Utilisez les zones pour établir les courbes d’étalonnage et calculer les quantités de désoxyguanosine et de désoxyadenosine chez les animaux de chaque échantillon injecté. Calculer les fractions molaire pour 8-oxo-deoxyguanosine sur la désoxyguanosine, 1, N6-etheno-deoxyadenosine sur la désoxyadenosine, et 1, N2-etheno-deoxyguanosine sur la désoxyguanosine, qui donnent le nombre de lésions par million de désoxyguanosine normale ou deoxyadenosine. Un chromatogramme représentatif de l’ADN purifié obtenu par HPLC-UV montre la présence des quatre désoxynucléosides normaux, exempts des ribonucleosides d’ARN, démontrant la pureté d’ADN.
Des chromatogrammes représentatifs de HPLC-ESI-MS/MS de 8-oxo-deoxyguanosine, 1, N6-etheno-deoxyadenosine, et 1, N2-etheno-deoxyguanosine dans des échantillons d’ADN de tissu de souris sont montrés.
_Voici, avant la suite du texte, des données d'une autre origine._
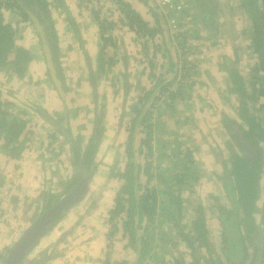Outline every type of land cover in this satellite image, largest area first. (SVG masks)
I'll use <instances>...</instances> for the list:
<instances>
[{"label": "trees", "instance_id": "trees-1", "mask_svg": "<svg viewBox=\"0 0 264 264\" xmlns=\"http://www.w3.org/2000/svg\"><path fill=\"white\" fill-rule=\"evenodd\" d=\"M91 1H94V4L90 7V13L98 23L101 44L95 69L91 68L87 52L83 50L85 59L89 60L88 82L93 103L92 116L88 119L90 127L85 134L71 130V120L78 116L80 106H67L61 112H51L38 104L8 100L0 90V150L8 158H20L32 144L33 131L42 124L47 125V139H50L47 148H51L55 141L68 146L66 168L69 169V177L55 181L52 186L53 189L61 187L60 193L51 191V182L46 186V190L43 188L40 191V213L70 192L81 180L85 179L89 183L98 169L99 161L96 157L105 130L106 97L104 93H99L97 83L116 62L112 56L106 55V48L115 47V43L105 32L114 25L125 26L134 34V40L139 44L138 53L143 57L144 64L139 77L146 75L148 84L145 85L144 82L138 86L137 99L129 104L130 119L126 125L127 134L122 147L123 163L120 166L119 160H116L110 166V176L117 177L121 183L116 193L115 206L109 212L110 229L106 233L108 242L105 257L109 255L111 240L117 230V222L120 221L123 236L137 254V259L131 264H165L162 249L160 253L151 251L155 248L152 243L155 241L156 231L160 228L161 234L163 224L170 221V229L175 232L174 238L177 236L180 245L186 248L185 258H175L170 264H264V236L261 235L264 233V210L259 214L256 205L261 188L260 177L264 173V0H239L238 3L240 12L247 17V25L250 26L249 44L246 46L250 51L247 54L251 53L254 60L249 70L250 79L247 80L234 66L237 55L235 60L229 56L223 57L229 94L222 98L231 103L236 101L237 105H233V115L222 113L220 126L224 129L229 154L228 158L221 162V171L218 173L212 170V174L193 154L198 151V147L192 150L191 143L180 138L183 126L189 121L188 117L192 112L190 104L194 101L193 93L197 87L204 84L195 77L200 69L199 56L203 52L201 47L205 46L207 41L212 45L220 41L215 33L219 28V1H186L197 9L199 15L196 13L193 19L197 21L198 26L194 27L192 24V28H184L187 23L179 22V31L173 33L174 40L178 39L176 44L171 39L176 47L175 60L169 55L167 48L168 54H165V48L160 44L162 28L158 18L151 26L128 0H110L114 8L104 16L101 15L103 12L99 0H78V3ZM185 6L183 2L182 8L172 13L173 16L178 13V18L182 19ZM57 7L64 12L69 28L77 34L74 17L64 0H0V71H5L10 77L23 78L27 75L32 54L29 49L17 45L15 37L19 23H29L38 38L43 60L45 57L42 46L46 45L61 88L64 92L68 90L52 17L53 10ZM4 10L15 17L13 24L5 21ZM154 11L155 17L156 14L159 15L158 11ZM162 17V21L168 24L165 15ZM209 30L211 36H207L210 35L207 34ZM236 50L238 49L234 46V51ZM160 52L162 57L166 55L169 58L166 68L158 63ZM189 54L191 57H188ZM45 74L47 82L57 91L48 68ZM139 82L140 79L138 84ZM130 87L131 84L127 81L123 82L124 95ZM60 99L64 101V98ZM124 100L125 98L122 108L125 105ZM126 113L123 109L120 119ZM137 132L142 137L135 146ZM155 139L156 142H152ZM153 143L160 144L158 155L154 154L156 147ZM57 149L61 150V146ZM159 159L160 165L155 166L154 162ZM155 169L158 172L157 177L154 174ZM140 175L145 177L144 183L140 182ZM213 177L219 180L225 198L224 200L213 193L207 194V198L209 196L211 201H215V210L220 218L219 247L216 253L207 250L205 214L203 204L198 200L193 206L192 218L186 226L183 225V207L190 203L188 197L194 195V186L200 184L202 178L212 180ZM152 178H158L155 181L157 186H149ZM2 183L3 178L0 175V186ZM68 209L61 208L55 212L43 236L57 224ZM140 230L143 234L139 236ZM152 231L153 234L149 235ZM43 236L29 248L19 264H44L59 254L54 250L55 244H48L41 247L36 255L29 256L39 247ZM58 241H61V238L57 239ZM161 241H164L163 244L167 242L160 236ZM198 244L200 249L204 250H199L200 256L196 253ZM102 264H109V261L104 260ZM112 264L129 263L120 261Z\"/></svg>", "mask_w": 264, "mask_h": 264}, {"label": "rangeland", "instance_id": "rangeland-1", "mask_svg": "<svg viewBox=\"0 0 264 264\" xmlns=\"http://www.w3.org/2000/svg\"><path fill=\"white\" fill-rule=\"evenodd\" d=\"M147 1L148 3L150 2L153 10L159 12L158 15L159 17L161 16V18L164 20L162 16L165 15L166 21H168L169 16L165 14L164 10L162 9L163 7L160 6L159 3L157 5L155 0H147ZM177 1L178 2L184 1L185 5H187L186 1L188 2V0H177ZM218 1L220 3L221 10L218 14L219 28L217 31L215 30L216 31L215 33L219 37L220 41L214 45H212L211 42L207 41L206 45L201 47V50H203V52L199 56L200 69L198 75H196L195 77L197 80H202L204 84L197 87V90L193 93L194 101L192 103L194 105L192 103L190 104L192 112L188 117L189 121H187V124L183 126V134L181 135L180 138L182 141L184 140V142H190L191 143L190 146L192 150L198 147V151H194L193 154L201 162V165L204 168H206V170L210 174L213 173L212 170L218 171L219 173L222 169L221 162L226 158H228L229 148L227 142H225L226 137L224 134V129H222V127L220 126V122L222 118V113L227 115L234 114L233 105L236 104V101H233L231 103V101L224 100L222 98V96L229 94L227 91V76L225 74V68H224L225 65H224L223 57L229 56L233 58V60H235V57L237 55V62L235 61L236 65L234 66L239 69V71L244 75V77L247 80L250 79L251 73L249 72V70L250 67H252V61L254 60L251 53L247 54V52H250L246 46L249 44L250 26L247 25V17L245 18L238 8L239 0H218ZM85 4L93 6L94 1L85 2ZM192 8L196 10V12L193 10L192 12L189 11L188 14H183L182 19L178 18V13H175L176 18L179 20L180 23L182 21L187 23L186 25H184V28L185 27L188 28L190 26L192 28L193 26L192 24H194V27L198 26L197 21L193 19V17L197 13V9L196 7L194 8L193 6ZM56 9L57 8H54L53 13L57 14L58 19L56 21V24H58L57 26H59L60 28V23L58 22L61 21L60 19L61 15L59 17V11H57ZM107 13L108 12L102 13V16L106 15ZM3 15L5 21L10 22L11 24L14 23L15 17L10 12L4 10ZM62 16L64 20H66L65 14L64 15L62 14ZM202 22L203 21L201 20L200 23ZM163 23L167 27L165 28V30H167L169 34L168 35L169 38L174 40L173 31L171 30L170 26L164 21ZM17 28H18L17 29L18 34H16L15 42L17 43V45L21 46L22 44H25L29 47L28 49L32 54V61L28 66L27 75L24 76L23 78H17L15 76L10 77L5 71L3 70L0 71V90L3 91V95L5 94L4 96L11 101L41 105L51 112L52 111L61 112L64 110V107L67 106L68 107L80 106L81 108L78 112V116L76 118H73V120H71V130L72 132L80 131L83 134H85L88 128L90 127V121L88 119L91 118L92 110H93L92 109L93 103L91 100V89L89 82L88 84L82 82L83 80L82 74L86 69L88 71L87 62L85 68L84 66L81 67L77 65L76 61L73 62L71 61L72 63H69L67 65V71L66 69L64 70V66L61 63L63 67V74L65 76L66 83L68 86V90L64 92L65 95L64 101H62L58 96L59 95L58 92L55 91V89L51 86V84L47 82L46 79L47 77L45 74L46 73L45 60H43V56L40 51L41 48L37 44V42L39 41L35 31L33 30V27L29 23H19ZM70 30L72 31V29ZM204 30L206 31V29ZM21 34H25L26 39H24V37L22 38ZM207 34H210L207 36H211V31L209 30ZM188 39H190L189 35H188ZM177 40L178 39L174 40L175 44ZM135 45L138 49L139 44L136 41H135ZM234 46L236 47V49H238L236 50V52L234 51ZM112 49H115V47L106 48V52L110 50L111 56L115 55ZM67 50H68L67 45H64L62 51L67 53ZM174 51L176 56V47ZM81 52L84 55L83 49ZM81 52L79 50L78 54L82 57ZM160 56H161V52H160ZM188 57H191V54H189ZM140 58L143 59V57ZM79 63H82V61H80ZM141 67L142 65L136 61V57H135V62L132 63L131 67L126 66L124 70H122V68L120 67L115 68L117 70L116 78L113 75H111L107 79L105 77V74H103L102 78L100 77L97 83V89H99L98 90L99 93L105 94L106 106H109L111 109V113L109 115L110 120L108 124L110 125L111 128L109 135L106 137V142H110V144L107 146L110 149L104 151V149H102L101 147V154L99 151L97 157V159L100 158L99 162H101V166H99L100 164H98L99 170H97L96 171L97 173L95 174L97 175L100 174L98 176H102L103 178L102 179L95 178L96 180L94 181L95 184L106 183V181L107 182L110 181L111 178L116 180L118 179L117 177L110 176L109 174L110 171H112L110 166L120 157L117 150H114L112 146H113V142L116 143L122 142V147H123L126 137L122 138L123 135L119 136L117 134V130L124 128L126 129V125L129 123V119H130V113H128L129 111L128 103L130 102L128 101L125 102L124 108H122L123 101L120 95L123 89V82L124 81L129 82L130 79L132 83H134V88L138 90V86L140 85L138 84L137 77L140 76ZM195 86H197V84ZM133 90L134 89H131V91L133 92V94L131 95H135V93L137 95V92ZM123 109H125L127 113L122 119H120V114ZM36 118L40 119L38 116ZM171 121H169L168 123L171 124L170 123ZM120 126L122 127L119 128ZM38 128L40 127H36L35 130H37ZM47 133L48 130L45 132V134L44 131L42 130L41 134L38 133V135L35 136L33 142H40V141L48 142V140L50 139H47ZM138 137L140 138L142 137V135H140L137 132L136 138ZM152 142H156V139ZM103 143L104 142H102L101 144ZM134 143L136 146V144L139 142L135 140ZM54 144L55 145L52 146L51 148L44 147L45 149L44 151L43 150L42 151L49 156H53L55 153H57L56 157H58V155L60 154L64 155L63 151L65 152V146H67V144L60 141H55ZM59 146H61V150L57 149V147L59 148ZM153 146L156 147L154 154H157L160 150V144L153 143ZM122 153H123V148H122ZM43 160L48 162L47 159H43ZM154 163L156 166L157 164L160 163V159ZM44 167L45 169L47 168V166L44 164L42 166H39L38 168L42 171ZM26 168L28 169L27 170L28 174H30L33 171L32 166H27ZM35 170H37V166ZM57 172L59 173L58 170ZM154 174H156L157 177L158 172L156 169L154 171ZM56 177L58 179L62 178V176L59 174H55V175L50 174V181L48 180L47 183L51 182V184L54 185L56 180L53 181L52 178H56ZM67 177H69V175ZM67 177L64 176L62 180H66ZM139 179L140 182L144 183L145 180L144 176L140 175ZM152 179L153 180L149 182V186H157L155 181H157L158 178H152ZM116 180H114L115 183ZM40 181H38V183L39 184L41 183V185H43L41 190H43V188L44 190H46V186H48L46 185V181H44V179ZM92 182L93 180L91 181V183ZM260 186L261 188L259 191V198L257 199L256 202L257 209L259 210V214L261 213L262 209L264 210V173L260 177ZM116 188H117L116 184L110 187L112 193L113 191L116 190ZM193 190H194L193 193L194 195L191 194L188 197L190 203H188L187 207L186 206L183 207V212H184L183 225L186 226L188 220L192 218L194 214L193 206L197 204V200H198L200 204H203V211L205 214V224L207 228V239H206L207 250L216 253L219 247L220 218H219V214H217V211L215 210L216 209L214 205L216 204L215 201H211L209 199V196L207 198V194L213 193L219 197H222V199L225 200L224 194L222 193L223 190L220 186L219 180H217L216 177L215 178L213 177L212 180L202 178L200 180V184L195 185ZM224 203L226 204V201H224ZM41 204L42 203H38L37 205H34L33 201H28L27 197L24 199L23 205L25 210L31 209V212L29 213H27L26 211L24 212V214L26 215V219L22 221L23 226L21 225L17 227V236L15 240L22 233V231L28 226V224H30L35 218H37L41 214L40 213ZM259 214L257 213L258 218H259ZM170 225H171L170 221L165 222V224H163L162 226V233L160 234V228H159L156 231V235L154 238L155 241L152 243L153 245H155L153 246L155 248L151 252L154 251L156 253H160V250L161 249L163 250V257L165 259V264L172 263V261H174L175 258H183V256L185 258L186 255L185 254L186 248H184V245H180L181 243L179 238H177V236L176 238H174L173 234L175 232L172 229H170ZM142 234L143 231L140 230L138 235L140 236ZM152 234L153 231L149 232V235ZM261 235L264 236V233H262ZM51 236L52 235L50 233L48 235L46 234L45 236H43V238L39 242V247L36 250L34 249L35 252L33 251L29 256L36 255L38 250L44 246L45 240H48L47 244L56 245V241L49 242V240H52L50 239L52 238ZM160 236H162L163 240L167 241L165 244H163L164 241L160 242ZM14 241L12 242V244L14 243ZM156 243H158V245H156ZM11 245L0 250V264H3L2 259L5 258L8 252L7 250L8 248L11 247ZM162 245L165 246L163 247ZM200 247H201L200 244H198V248L196 252L198 256H200L199 250L201 252L204 251L203 248L200 249Z\"/></svg>", "mask_w": 264, "mask_h": 264}, {"label": "crops", "instance_id": "crops-1", "mask_svg": "<svg viewBox=\"0 0 264 264\" xmlns=\"http://www.w3.org/2000/svg\"><path fill=\"white\" fill-rule=\"evenodd\" d=\"M128 1L151 26L155 24L157 18L159 19L161 24L160 26L162 28V33L160 34V44L165 48V51L166 48L168 49L169 55L173 58V60H175V46L169 38L167 30H165L167 27L164 25L161 16L159 17L156 14L155 17L153 14L155 11L151 7L150 2L148 3L147 0ZM64 2L66 3L71 15L74 17L75 23L77 25V34H73L74 32L70 30L62 16V14L64 15V12L57 7L56 10L59 11V17L61 15V21L58 22L60 23L59 28V26H57L58 24H56L58 19L57 14H52V17L55 21V29L62 55L60 60L64 66V70L66 69L67 71V65L73 61H76L77 65L81 67L84 66L86 68V62L89 60L91 68L95 69L97 66V56L100 51L101 40L98 23L95 21V19H93L92 14L90 13V7L92 6L88 4H80L78 3V0H64ZM99 3L103 13H109L114 8V5L110 0H99ZM193 10L192 4L187 3L185 6V14H188L189 11L192 12ZM194 11L196 12V10ZM105 35H110L115 43V49H112L115 55H112V58L116 60L111 70L105 75L107 79L111 75L116 78L117 70L115 68L120 67L122 70H124L126 66L131 67L132 63L135 62V57L136 61L142 65V71L143 59L140 58L141 55L138 53L139 48L137 49L135 45V36L130 30H128L127 27L114 25L112 29L105 32ZM25 36V34H21V37H24V39H26ZM37 44L39 45V42H37ZM64 45H67V53L62 51ZM21 46L27 49L29 48L25 44H22ZM82 49L87 52L89 60L85 59V56L81 52ZM79 50L82 57L78 54ZM168 52L166 51L165 54H168ZM110 54V50L106 52L108 57L111 56ZM164 57L161 58L160 56L158 63L160 62V65H163L164 68H166L167 60L169 58L166 55ZM80 61H82V63H79ZM85 71L82 74V82L88 84V71L87 69ZM138 79H140L139 85L143 84L144 82L145 85L148 84L146 75H141V77H137V80ZM128 83L131 84L128 93L124 95L123 91H121L120 96L122 101L125 98L124 101H128L130 102L128 104H131L137 98L136 93L135 95H131L133 94L131 89H134L137 94L138 90L134 88V85L132 86L134 83H132L131 79ZM106 108L105 130L102 139V142L104 143L100 145V154L101 147L104 149V151L110 149L107 147L110 142H106V137L109 135L111 128L110 125H108L111 109L109 106H106ZM46 127V124H42L40 128L33 131V135L31 137L32 144H30V146L23 152L20 158H8L0 150V175L3 178V183L0 186V250L12 244L17 236V227L21 225L23 226L22 221L26 219L24 212H31V209L25 210L23 202L26 197L28 198V201H34L38 196L41 188L43 187V185H41V183L39 184L38 181L44 179V181H46V185H48L50 183H47L48 180L50 181V174H59L63 178L64 176L67 177L70 173L66 168L68 160V146H65L66 153L63 151L64 155L60 154L58 157H56L57 155H53V157L46 155V153L43 152L47 147L48 142H33L35 136H37L38 133L41 134L42 130L45 134L47 131ZM121 127L122 126L119 128ZM117 134L119 136L123 135L122 138H124L126 137L127 133L125 132L124 128L118 129ZM138 139L139 137L136 138L137 142ZM54 145L55 144L51 146ZM112 148L117 150L120 156L117 160H119V165L121 166L124 160V156L122 154V142H113ZM97 157L96 160L99 161L100 158L97 159ZM43 159H47L48 162L44 161ZM43 164L46 165L48 169H45L44 167V169L41 171L38 167L42 166ZM99 164V166H101V162H99ZM27 166L33 167V171L30 174L27 173ZM36 166L37 170H35ZM97 170H99V167ZM98 175H94L93 182L90 183L89 190L83 201L79 205L75 206V208L69 210L60 223L51 231L50 234L52 235V238L50 239L52 240H49V242L56 241L54 250L59 254L44 264H101V262H103L102 260L104 259V252L107 243L106 233L109 231V224L106 221V217L108 214V209L112 208L114 195L121 181L119 179L116 180L111 178V180L108 182L106 181V183L95 184V178H103L102 176ZM59 179L57 177L52 178L53 181H57ZM114 180H116V183ZM114 184H116L117 188L112 193L110 187ZM65 231H67L66 236L63 237L62 241L57 242V239H60L61 233ZM47 242L48 240H45L44 246L48 245ZM125 243L126 241L122 237V231L119 228L112 239L109 254L110 261L119 262L124 260L131 264L137 259L136 252L132 248L125 246Z\"/></svg>", "mask_w": 264, "mask_h": 264}, {"label": "water", "instance_id": "water-1", "mask_svg": "<svg viewBox=\"0 0 264 264\" xmlns=\"http://www.w3.org/2000/svg\"><path fill=\"white\" fill-rule=\"evenodd\" d=\"M46 68L49 70L52 81L57 88L60 97L64 98V91L61 88L59 79L56 77L54 68L51 63L50 52L46 45L42 46ZM86 180L83 179L75 186L70 192L62 196L55 204L45 210L37 218H35L28 226L22 231L18 238L11 245L7 252L3 264H19L24 255L28 252L29 248L36 244L38 240L44 235L48 226L51 224L52 217L59 209L68 208L69 206L77 203L85 192Z\"/></svg>", "mask_w": 264, "mask_h": 264}, {"label": "flooded vegetation", "instance_id": "flooded-vegetation-1", "mask_svg": "<svg viewBox=\"0 0 264 264\" xmlns=\"http://www.w3.org/2000/svg\"><path fill=\"white\" fill-rule=\"evenodd\" d=\"M95 175V174H94ZM94 175H93V178H94ZM93 178L91 179V181L93 180ZM91 181L89 182V183H87L86 184V187L87 188H85V192H84V194L82 195V197L80 198V200L77 202V203H74L73 205H71V206H69L68 208V210L62 215V217L59 219V221L57 222V224H55V226L53 227V228H51L50 230H49V232L47 233V235L49 234V233H51V231L60 223V221L63 219V217L65 216V214L66 213H68V211L69 210H71L72 208H74L75 206H77V205H79L82 201H83V199L85 198V196L87 195V192H88V190H89V185H90V183H91ZM52 184L50 185V187H51V191L52 192H54V193H60L61 192V188L59 187V188H57V189H53L52 188ZM47 189V188H46ZM118 190V189H117ZM116 193H117V191H116ZM116 193H115V195H114V199H113V205H112V208L115 206V197H116ZM39 194H40V192H39ZM39 194H38V196H39ZM66 195V194H65ZM38 196L35 198V200L33 201V203H34V205H37L38 203H42V201L38 198ZM64 196V195H63ZM56 203V202H55ZM54 203V204H55ZM41 207H42V204H41ZM51 207V206H50ZM112 208H110V209H108V214H107V217H106V221H107V223L110 225V221H109V216H110V210L112 209ZM47 210V209H46ZM43 213V212H42ZM41 213V214H42ZM115 220V219H114ZM118 220H120L119 218H118ZM121 226V223H120V221H118L117 222V230H116V232L119 230V228L121 229V231H122V227H120ZM109 229H110V227H109ZM115 232V233H116ZM66 234H67V231H65V232H62L61 233V235H60V238H61V241H62V239H63V237H65L66 236ZM115 235V234H114ZM114 237V236H113ZM113 237H112V239H113ZM122 237L124 238V240L126 241V243H125V246H128V247H130L129 245H128V243H127V239L123 236V231H122ZM106 240H107V238H106ZM108 242V241H107ZM111 244H112V240H111ZM106 245H107V243H106ZM111 248V247H110ZM131 248V247H130ZM105 249H106V247H105ZM109 254H110V252H109ZM104 260H107V261H109V264H112V263H114V262H112V261H110V256L108 255V257H105V254H104V259L102 260V261H104ZM123 261V260H122ZM120 262V261H119ZM103 262H101V264H102Z\"/></svg>", "mask_w": 264, "mask_h": 264}, {"label": "built area", "instance_id": "built-area-1", "mask_svg": "<svg viewBox=\"0 0 264 264\" xmlns=\"http://www.w3.org/2000/svg\"><path fill=\"white\" fill-rule=\"evenodd\" d=\"M157 5L158 3L160 6H162L165 14L169 16L168 18V25L170 26L173 33L179 31V20L174 16H172V13L176 12L178 9L182 8L183 2H178L175 4L173 0H155ZM177 1V0H176ZM156 5V6H157ZM158 7V6H157ZM159 8V7H158Z\"/></svg>", "mask_w": 264, "mask_h": 264}]
</instances>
Le chromatogramme obtenu avec détection UV montre les quatre désoxynucléosides normaux s’échappant de la première colonne jusqu’à environ 10 minutes, avec une bonne séparation de 8-oxo-deoxyguanosine, éliminant les interférences non désirées. Une chose importante à retenir pour les quantifications exactes est d’avoir toujours les mêmes quantités de normes internes dans le volume d’injection dans les courbes d’étalonnage et les échantillons.
Les méthodes présentées ici peuvent être adaptées pour la quantification d’autres désoxynucléosides modifiés. L’expansion de la bande de désoxynucléosides modifiés permet une meilleure compréhension des mécanismes pathophysiologiques sous-jacents. Nous pouvons étudier le rôle des dommages oxydants dans différentes situations telles que l’exposition aux xénobiotiques, le diabète, et la transformation maligne de cellules, aidant ainsi le développement des stratégies préventives et de traitement.